Breandán wrote:
timluascein wrote:
Seventh stanza, at the end of the second line, "ar do haoi"? Doesn't make much sense.
Since it is after
do,
h doesn't make any sense, but
n could. My guess is that it might be a mis-spelling (or older or alternative spelling) of
naí, which FGB gives as 1. Infant, babe. 2. Young, innocent girl.
It's in Dinneen as
naoidhe, so it might be quite a leap, though.
All I can think is that the writer started to write
naoidhe then pressed for space opted to shorten thw -
idhe to
-í. (An ordinary i wouldn't have had a dot on it at all.)
And then there's the problem that the writer probably doesn't think the girl is innocent.
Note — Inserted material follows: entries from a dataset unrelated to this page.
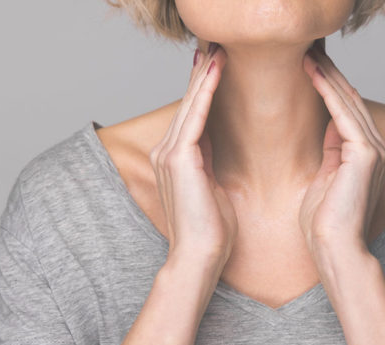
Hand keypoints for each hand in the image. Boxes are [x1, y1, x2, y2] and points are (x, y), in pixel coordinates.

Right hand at [149, 43, 237, 273]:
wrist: (200, 255)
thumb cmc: (211, 228)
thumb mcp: (211, 185)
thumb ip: (206, 160)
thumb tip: (211, 140)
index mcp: (176, 159)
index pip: (191, 116)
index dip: (201, 91)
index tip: (212, 68)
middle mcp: (167, 152)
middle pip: (188, 106)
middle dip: (201, 76)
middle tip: (213, 49)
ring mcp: (169, 154)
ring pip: (190, 106)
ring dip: (204, 77)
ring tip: (216, 52)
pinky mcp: (179, 158)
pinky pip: (196, 117)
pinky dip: (206, 92)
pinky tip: (215, 72)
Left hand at [299, 41, 384, 261]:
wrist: (334, 248)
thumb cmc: (325, 222)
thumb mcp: (326, 178)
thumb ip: (332, 151)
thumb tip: (329, 126)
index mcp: (368, 155)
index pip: (348, 112)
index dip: (330, 88)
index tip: (312, 68)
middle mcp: (377, 149)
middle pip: (350, 102)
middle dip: (330, 75)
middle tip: (310, 51)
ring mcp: (374, 150)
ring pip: (348, 103)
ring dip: (327, 77)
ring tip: (308, 55)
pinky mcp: (366, 154)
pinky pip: (343, 114)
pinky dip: (327, 91)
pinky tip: (312, 73)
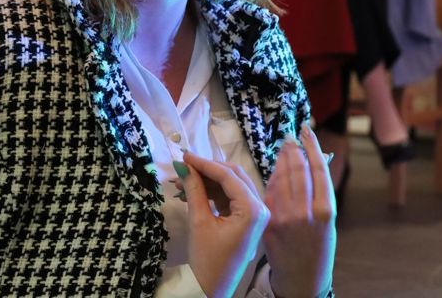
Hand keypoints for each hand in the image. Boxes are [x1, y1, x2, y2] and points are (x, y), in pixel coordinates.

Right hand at [177, 152, 269, 297]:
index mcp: (253, 209)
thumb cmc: (208, 260)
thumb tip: (185, 167)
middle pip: (233, 177)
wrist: (212, 289)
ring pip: (230, 186)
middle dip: (207, 170)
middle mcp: (260, 208)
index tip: (185, 156)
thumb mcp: (199, 222)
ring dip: (207, 181)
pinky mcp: (247, 219)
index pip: (229, 176)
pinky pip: (229, 198)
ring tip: (181, 180)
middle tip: (184, 164)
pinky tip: (191, 190)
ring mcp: (255, 214)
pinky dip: (212, 193)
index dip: (205, 164)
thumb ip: (195, 191)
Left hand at [264, 125, 336, 297]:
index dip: (311, 146)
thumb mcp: (329, 221)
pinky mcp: (269, 222)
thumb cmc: (319, 247)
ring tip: (283, 147)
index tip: (307, 130)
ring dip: (281, 159)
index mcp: (325, 209)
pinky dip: (272, 178)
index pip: (318, 168)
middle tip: (290, 135)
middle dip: (293, 149)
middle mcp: (306, 211)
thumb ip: (321, 193)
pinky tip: (274, 169)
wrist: (303, 278)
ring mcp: (286, 217)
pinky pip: (269, 193)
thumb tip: (316, 162)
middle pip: (298, 169)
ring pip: (282, 178)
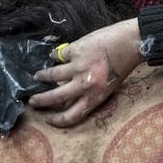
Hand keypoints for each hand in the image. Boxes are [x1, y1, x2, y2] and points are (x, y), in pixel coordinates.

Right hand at [29, 19, 143, 126]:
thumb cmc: (123, 66)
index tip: (47, 118)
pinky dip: (53, 56)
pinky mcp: (76, 50)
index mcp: (95, 97)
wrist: (130, 43)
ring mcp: (78, 67)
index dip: (56, 120)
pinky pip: (58, 55)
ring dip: (42, 76)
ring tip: (37, 76)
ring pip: (52, 75)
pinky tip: (51, 56)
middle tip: (32, 100)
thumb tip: (70, 96)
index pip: (71, 116)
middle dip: (40, 100)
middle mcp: (84, 85)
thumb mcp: (108, 87)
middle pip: (55, 98)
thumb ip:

Well, it's a theory, but I must say it doesn't seem to me terribly likely - the penman is quite careful about silent letters (e.g. spelling out 'luighe' when he clearly intends it to be pronounced 'luí') and as you say it doesn't fit the sense. A 'naoidhe' would really only be an infant or a young girl; besides, if the poet meant to refer to the woman, he would surely have used 'ar do mhnaoi', which fits the rhyme perfectly. So the 'naoidhe' in question, if there is one, must be a child. However, no child of the union has been hinted at and in fact it's strongly suggested in the final verse that the priest is getting on in years, flesh 'tormented completely by barrenness' as he puts it.
I'm afraid I don't have a more plausible alternative to offer though.
Unless - it's just possible - could it be 'aoi', with the 'h' an odd grammatical interpolation? I'm thinking of the compound preposition 'ar aoi' (usually 'arae' nowadays)... if that were in the second person it would be 'ar d'aoi'... 'ar do haoi' is a scribal leap away but not an unimaginable one.
... only it still doesn't quite make sense in context, does it? 'danger every day on account of you'? No, no, it's back to the drawing board, I'm afraid.